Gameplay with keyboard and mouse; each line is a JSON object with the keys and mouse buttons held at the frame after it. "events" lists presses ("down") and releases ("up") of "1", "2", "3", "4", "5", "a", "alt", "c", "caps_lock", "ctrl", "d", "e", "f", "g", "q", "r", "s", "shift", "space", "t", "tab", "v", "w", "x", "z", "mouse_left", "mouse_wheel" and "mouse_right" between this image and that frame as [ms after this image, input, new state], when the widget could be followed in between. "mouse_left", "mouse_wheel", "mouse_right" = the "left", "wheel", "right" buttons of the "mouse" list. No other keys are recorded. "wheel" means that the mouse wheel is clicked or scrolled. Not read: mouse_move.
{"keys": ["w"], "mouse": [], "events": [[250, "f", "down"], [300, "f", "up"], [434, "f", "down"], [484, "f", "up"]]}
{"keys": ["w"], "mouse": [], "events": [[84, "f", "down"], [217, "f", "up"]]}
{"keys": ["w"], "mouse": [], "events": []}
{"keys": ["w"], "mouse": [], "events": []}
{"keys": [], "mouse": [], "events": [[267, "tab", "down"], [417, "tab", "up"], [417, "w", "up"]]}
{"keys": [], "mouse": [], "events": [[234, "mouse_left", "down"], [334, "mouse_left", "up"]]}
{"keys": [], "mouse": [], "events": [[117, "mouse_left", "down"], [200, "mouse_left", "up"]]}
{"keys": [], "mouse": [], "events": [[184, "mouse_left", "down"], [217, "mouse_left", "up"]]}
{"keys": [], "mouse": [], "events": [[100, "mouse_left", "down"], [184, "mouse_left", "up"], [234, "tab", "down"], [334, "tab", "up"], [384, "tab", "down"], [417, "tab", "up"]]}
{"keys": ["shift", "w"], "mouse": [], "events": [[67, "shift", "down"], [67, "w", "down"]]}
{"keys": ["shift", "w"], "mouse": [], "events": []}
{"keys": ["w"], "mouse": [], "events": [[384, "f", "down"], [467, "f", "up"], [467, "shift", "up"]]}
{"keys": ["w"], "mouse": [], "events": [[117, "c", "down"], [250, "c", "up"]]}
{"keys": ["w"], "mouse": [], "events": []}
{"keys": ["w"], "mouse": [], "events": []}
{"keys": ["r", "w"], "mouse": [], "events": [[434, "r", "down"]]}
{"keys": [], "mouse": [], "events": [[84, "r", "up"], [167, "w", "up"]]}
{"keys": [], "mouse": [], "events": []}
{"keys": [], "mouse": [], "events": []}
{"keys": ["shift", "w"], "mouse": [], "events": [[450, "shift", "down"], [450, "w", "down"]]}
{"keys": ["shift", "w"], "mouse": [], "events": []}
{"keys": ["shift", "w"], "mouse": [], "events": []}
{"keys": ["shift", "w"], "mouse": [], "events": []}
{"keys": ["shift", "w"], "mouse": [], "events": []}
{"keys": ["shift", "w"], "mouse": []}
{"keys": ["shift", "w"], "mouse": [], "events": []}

++++

Work task ▸ Return each line of the records above exactly as it reads.

Exercise solution ▸
Gameplay with keyboard and mouse; each line is a JSON object with the keys and mouse buttons held at the frame after it. "events" lists presses ("down") and releases ("up") of "1", "2", "3", "4", "5", "a", "alt", "c", "caps_lock", "ctrl", "d", "e", "f", "g", "q", "r", "s", "shift", "space", "t", "tab", "v", "w", "x", "z", "mouse_left", "mouse_wheel" and "mouse_right" between this image and that frame as [ms after this image, input, new state], when the widget could be followed in between. "mouse_left", "mouse_wheel", "mouse_right" = the "left", "wheel", "right" buttons of the "mouse" list. No other keys are recorded. "wheel" means that the mouse wheel is clicked or scrolled. Not read: mouse_move.
{"keys": ["w"], "mouse": [], "events": [[250, "f", "down"], [300, "f", "up"], [434, "f", "down"], [484, "f", "up"]]}
{"keys": ["w"], "mouse": [], "events": [[84, "f", "down"], [217, "f", "up"]]}
{"keys": ["w"], "mouse": [], "events": []}
{"keys": ["w"], "mouse": [], "events": []}
{"keys": [], "mouse": [], "events": [[267, "tab", "down"], [417, "tab", "up"], [417, "w", "up"]]}
{"keys": [], "mouse": [], "events": [[234, "mouse_left", "down"], [334, "mouse_left", "up"]]}
{"keys": [], "mouse": [], "events": [[117, "mouse_left", "down"], [200, "mouse_left", "up"]]}
{"keys": [], "mouse": [], "events": [[184, "mouse_left", "down"], [217, "mouse_left", "up"]]}
{"keys": [], "mouse": [], "events": [[100, "mouse_left", "down"], [184, "mouse_left", "up"], [234, "tab", "down"], [334, "tab", "up"], [384, "tab", "down"], [417, "tab", "up"]]}
{"keys": ["shift", "w"], "mouse": [], "events": [[67, "shift", "down"], [67, "w", "down"]]}
{"keys": ["shift", "w"], "mouse": [], "events": []}
{"keys": ["w"], "mouse": [], "events": [[384, "f", "down"], [467, "f", "up"], [467, "shift", "up"]]}
{"keys": ["w"], "mouse": [], "events": [[117, "c", "down"], [250, "c", "up"]]}
{"keys": ["w"], "mouse": [], "events": []}
{"keys": ["w"], "mouse": [], "events": []}
{"keys": ["r", "w"], "mouse": [], "events": [[434, "r", "down"]]}
{"keys": [], "mouse": [], "events": [[84, "r", "up"], [167, "w", "up"]]}
{"keys": [], "mouse": [], "events": []}
{"keys": [], "mouse": [], "events": []}
{"keys": ["shift", "w"], "mouse": [], "events": [[450, "shift", "down"], [450, "w", "down"]]}
{"keys": ["shift", "w"], "mouse": [], "events": []}
{"keys": ["shift", "w"], "mouse": [], "events": []}
{"keys": ["shift", "w"], "mouse": [], "events": []}
{"keys": ["shift", "w"], "mouse": [], "events": []}
{"keys": ["shift", "w"], "mouse": []}
{"keys": ["shift", "w"], "mouse": [], "events": []}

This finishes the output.